(Saved data entries)
※ ※ ※
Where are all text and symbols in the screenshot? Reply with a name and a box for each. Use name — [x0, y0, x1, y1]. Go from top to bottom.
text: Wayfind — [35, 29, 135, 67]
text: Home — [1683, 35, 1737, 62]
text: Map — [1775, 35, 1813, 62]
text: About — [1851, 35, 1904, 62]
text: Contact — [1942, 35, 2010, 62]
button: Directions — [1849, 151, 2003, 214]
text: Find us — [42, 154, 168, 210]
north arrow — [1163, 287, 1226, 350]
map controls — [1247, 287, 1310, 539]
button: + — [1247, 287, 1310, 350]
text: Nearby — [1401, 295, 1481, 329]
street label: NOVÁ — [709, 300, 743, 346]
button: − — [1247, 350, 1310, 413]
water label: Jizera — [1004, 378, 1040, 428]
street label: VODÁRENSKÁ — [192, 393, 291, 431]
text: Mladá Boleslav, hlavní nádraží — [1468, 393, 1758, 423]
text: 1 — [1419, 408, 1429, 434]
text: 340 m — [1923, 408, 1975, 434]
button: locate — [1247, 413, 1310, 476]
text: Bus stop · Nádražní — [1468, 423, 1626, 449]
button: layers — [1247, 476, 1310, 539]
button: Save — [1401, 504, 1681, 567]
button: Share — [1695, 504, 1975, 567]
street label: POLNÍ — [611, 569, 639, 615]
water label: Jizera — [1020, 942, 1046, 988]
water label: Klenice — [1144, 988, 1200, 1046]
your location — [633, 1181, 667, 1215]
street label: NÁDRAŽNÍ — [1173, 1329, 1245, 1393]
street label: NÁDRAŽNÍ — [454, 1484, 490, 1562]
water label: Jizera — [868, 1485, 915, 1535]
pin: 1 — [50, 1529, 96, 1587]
※ ※ ※
*Exercise:* Whichever lines of the data include the word "street", pull them out.

*Expected answer:*
street label: NOVÁ — [709, 300, 743, 346]
street label: VODÁRENSKÁ — [192, 393, 291, 431]
street label: POLNÍ — [611, 569, 639, 615]
street label: NÁDRAŽNÍ — [1173, 1329, 1245, 1393]
street label: NÁDRAŽNÍ — [454, 1484, 490, 1562]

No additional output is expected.